▶ WHAT YOU SHOULD DO
Print this span of the material below exactly: the line with "right ear: (1224, 424)", the line with "left shoulder: (1322, 476)", and every line between them, but nothing else.

BEGIN

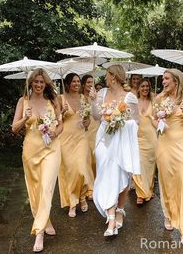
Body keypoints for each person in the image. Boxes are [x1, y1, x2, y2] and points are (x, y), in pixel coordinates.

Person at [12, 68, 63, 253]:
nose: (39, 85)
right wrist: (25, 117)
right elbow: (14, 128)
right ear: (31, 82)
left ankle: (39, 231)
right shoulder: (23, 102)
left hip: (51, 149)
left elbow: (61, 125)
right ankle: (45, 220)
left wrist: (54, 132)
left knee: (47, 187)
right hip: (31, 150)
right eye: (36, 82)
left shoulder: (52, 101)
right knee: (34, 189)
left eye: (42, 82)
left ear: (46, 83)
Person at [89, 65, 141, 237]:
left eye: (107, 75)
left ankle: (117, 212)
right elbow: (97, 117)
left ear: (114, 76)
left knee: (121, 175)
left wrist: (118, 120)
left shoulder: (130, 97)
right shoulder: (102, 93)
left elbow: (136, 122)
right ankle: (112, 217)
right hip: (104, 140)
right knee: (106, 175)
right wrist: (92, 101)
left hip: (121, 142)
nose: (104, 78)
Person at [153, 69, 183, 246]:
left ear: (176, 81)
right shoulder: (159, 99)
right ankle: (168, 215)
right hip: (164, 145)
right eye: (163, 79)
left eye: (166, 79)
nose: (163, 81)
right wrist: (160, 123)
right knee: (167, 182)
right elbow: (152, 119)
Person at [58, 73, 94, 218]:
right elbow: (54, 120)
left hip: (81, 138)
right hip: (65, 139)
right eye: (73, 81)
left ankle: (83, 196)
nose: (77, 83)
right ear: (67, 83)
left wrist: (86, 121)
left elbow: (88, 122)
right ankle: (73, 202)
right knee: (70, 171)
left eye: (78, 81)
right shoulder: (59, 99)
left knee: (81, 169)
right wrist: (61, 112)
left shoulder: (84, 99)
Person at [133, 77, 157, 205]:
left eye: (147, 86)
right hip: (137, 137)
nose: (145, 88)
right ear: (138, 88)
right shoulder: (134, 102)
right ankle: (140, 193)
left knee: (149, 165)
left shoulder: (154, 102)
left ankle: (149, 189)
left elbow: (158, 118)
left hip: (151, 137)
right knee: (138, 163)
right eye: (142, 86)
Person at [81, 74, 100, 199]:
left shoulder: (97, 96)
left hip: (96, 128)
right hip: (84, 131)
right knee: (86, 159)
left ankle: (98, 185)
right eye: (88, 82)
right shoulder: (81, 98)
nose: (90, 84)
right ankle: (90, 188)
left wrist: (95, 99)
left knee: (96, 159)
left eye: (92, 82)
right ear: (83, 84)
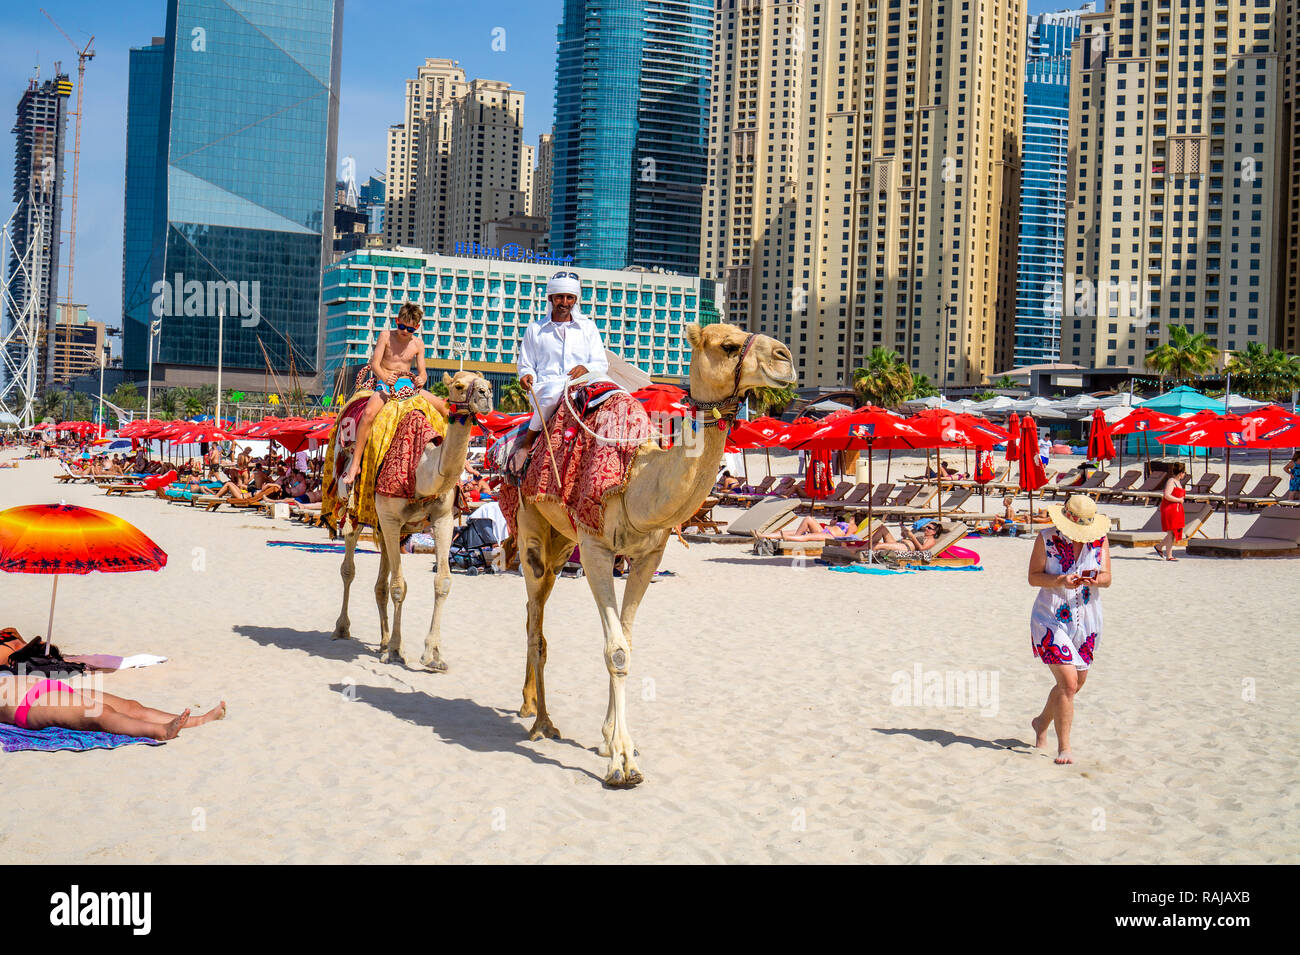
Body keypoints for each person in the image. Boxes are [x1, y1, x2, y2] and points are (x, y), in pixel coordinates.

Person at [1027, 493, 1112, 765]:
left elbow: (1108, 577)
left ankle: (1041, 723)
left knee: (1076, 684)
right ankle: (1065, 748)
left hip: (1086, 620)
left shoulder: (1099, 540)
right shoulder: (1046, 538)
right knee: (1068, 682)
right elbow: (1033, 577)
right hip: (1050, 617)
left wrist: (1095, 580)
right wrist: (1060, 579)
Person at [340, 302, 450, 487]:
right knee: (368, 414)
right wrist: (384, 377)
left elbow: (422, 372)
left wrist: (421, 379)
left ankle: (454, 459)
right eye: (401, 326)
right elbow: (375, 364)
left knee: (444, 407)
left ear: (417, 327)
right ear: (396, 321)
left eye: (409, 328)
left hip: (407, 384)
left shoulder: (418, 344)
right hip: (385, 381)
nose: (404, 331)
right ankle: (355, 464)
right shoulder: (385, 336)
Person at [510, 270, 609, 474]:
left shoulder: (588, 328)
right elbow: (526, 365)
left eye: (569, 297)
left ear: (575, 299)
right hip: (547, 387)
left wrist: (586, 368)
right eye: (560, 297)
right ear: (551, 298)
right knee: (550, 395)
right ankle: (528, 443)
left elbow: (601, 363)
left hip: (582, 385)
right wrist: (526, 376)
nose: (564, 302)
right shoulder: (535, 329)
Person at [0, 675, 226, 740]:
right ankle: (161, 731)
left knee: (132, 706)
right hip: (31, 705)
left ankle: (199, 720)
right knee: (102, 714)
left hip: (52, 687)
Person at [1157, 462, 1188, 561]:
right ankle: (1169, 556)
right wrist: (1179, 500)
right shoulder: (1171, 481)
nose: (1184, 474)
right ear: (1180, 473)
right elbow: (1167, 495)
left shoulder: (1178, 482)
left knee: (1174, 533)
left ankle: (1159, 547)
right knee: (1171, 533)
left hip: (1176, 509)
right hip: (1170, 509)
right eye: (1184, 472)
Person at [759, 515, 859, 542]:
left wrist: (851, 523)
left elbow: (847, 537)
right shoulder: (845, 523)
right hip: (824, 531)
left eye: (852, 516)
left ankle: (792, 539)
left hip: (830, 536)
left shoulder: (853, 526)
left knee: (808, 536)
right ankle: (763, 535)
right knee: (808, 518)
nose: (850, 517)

END
BEGIN

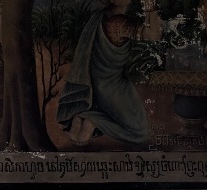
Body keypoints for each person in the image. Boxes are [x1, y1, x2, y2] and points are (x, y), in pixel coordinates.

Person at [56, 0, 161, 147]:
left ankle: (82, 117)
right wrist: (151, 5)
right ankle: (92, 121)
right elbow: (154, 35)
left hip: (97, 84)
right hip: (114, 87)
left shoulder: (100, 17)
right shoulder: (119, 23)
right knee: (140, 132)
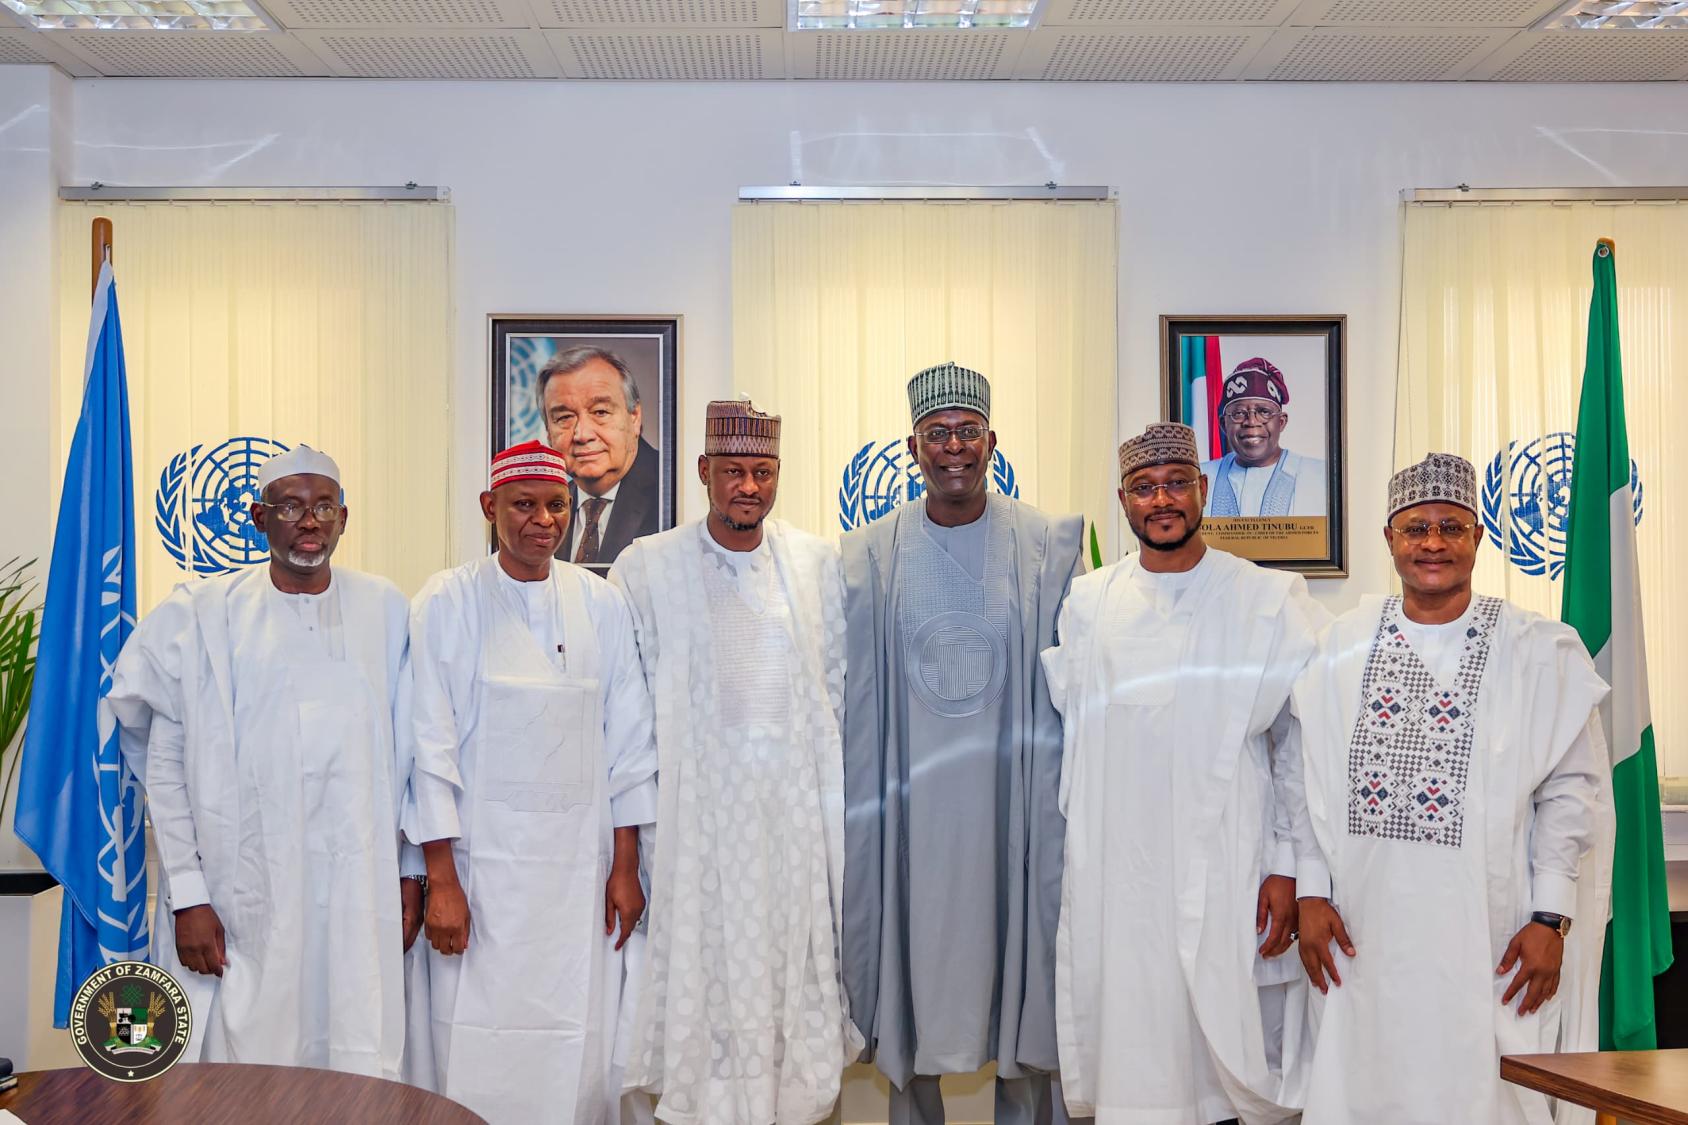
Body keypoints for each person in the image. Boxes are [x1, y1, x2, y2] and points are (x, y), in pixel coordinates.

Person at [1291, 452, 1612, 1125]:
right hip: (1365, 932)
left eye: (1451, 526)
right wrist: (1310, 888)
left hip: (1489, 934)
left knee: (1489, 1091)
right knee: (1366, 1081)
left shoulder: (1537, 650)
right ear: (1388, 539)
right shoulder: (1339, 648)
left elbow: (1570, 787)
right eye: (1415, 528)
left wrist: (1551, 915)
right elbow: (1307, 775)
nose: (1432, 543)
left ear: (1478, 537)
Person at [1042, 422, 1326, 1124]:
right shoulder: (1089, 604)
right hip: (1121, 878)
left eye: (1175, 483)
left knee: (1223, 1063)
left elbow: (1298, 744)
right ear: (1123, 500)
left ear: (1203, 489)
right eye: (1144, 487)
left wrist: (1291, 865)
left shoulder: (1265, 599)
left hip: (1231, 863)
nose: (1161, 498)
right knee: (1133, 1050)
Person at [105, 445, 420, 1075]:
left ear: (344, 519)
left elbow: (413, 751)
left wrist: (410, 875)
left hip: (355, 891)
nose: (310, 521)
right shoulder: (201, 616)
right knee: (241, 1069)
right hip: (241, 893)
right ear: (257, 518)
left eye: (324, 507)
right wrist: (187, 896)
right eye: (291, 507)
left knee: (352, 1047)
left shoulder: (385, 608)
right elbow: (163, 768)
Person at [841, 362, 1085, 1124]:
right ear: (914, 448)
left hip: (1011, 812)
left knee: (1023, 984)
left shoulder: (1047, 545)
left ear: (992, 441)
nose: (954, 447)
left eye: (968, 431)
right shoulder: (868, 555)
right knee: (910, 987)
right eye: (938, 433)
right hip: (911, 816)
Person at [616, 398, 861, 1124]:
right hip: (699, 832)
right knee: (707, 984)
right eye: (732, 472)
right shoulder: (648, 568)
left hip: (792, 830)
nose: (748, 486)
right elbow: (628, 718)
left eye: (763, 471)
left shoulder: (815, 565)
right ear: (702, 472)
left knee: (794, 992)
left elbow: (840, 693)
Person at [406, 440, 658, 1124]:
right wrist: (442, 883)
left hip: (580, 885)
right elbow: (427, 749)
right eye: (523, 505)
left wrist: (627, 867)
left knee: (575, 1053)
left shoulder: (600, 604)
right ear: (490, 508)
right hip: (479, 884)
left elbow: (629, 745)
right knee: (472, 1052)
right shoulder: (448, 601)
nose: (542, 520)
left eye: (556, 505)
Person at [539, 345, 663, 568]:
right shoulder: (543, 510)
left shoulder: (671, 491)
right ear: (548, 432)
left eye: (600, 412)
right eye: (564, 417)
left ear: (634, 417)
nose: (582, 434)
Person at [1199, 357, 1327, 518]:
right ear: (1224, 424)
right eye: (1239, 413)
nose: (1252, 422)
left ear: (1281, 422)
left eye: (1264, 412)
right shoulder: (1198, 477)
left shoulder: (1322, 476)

END
BEGIN

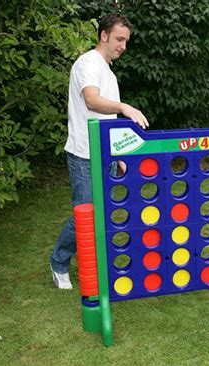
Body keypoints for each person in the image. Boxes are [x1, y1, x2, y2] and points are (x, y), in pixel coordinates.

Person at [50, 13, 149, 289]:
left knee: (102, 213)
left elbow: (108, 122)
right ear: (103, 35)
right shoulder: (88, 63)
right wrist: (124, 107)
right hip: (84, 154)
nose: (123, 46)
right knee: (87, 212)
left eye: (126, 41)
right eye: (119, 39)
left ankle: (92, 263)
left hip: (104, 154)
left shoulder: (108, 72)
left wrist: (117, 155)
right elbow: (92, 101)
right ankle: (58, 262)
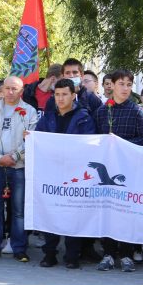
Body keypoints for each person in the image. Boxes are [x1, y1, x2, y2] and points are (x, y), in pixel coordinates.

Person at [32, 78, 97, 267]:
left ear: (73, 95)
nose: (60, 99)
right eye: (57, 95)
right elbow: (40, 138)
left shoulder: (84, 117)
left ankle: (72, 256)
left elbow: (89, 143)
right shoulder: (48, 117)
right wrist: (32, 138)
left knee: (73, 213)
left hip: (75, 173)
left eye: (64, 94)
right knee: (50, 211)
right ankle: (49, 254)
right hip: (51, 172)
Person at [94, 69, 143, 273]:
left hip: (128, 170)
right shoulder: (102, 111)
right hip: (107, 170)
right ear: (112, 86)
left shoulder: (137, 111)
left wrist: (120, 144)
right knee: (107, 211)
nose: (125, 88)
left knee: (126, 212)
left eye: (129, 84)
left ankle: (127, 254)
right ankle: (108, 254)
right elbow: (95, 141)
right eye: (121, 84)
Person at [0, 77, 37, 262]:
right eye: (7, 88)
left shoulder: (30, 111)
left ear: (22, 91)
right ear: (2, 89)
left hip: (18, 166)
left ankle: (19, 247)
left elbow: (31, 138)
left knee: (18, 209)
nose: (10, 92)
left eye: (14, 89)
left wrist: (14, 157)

END

▶ RESPONSE TO THE TASK
right ear: (1224, 424)
right eye: (1239, 413)
nose: (1252, 422)
left ear: (1281, 422)
left eye: (1264, 412)
right shoulder: (1198, 477)
left shoulder: (1322, 476)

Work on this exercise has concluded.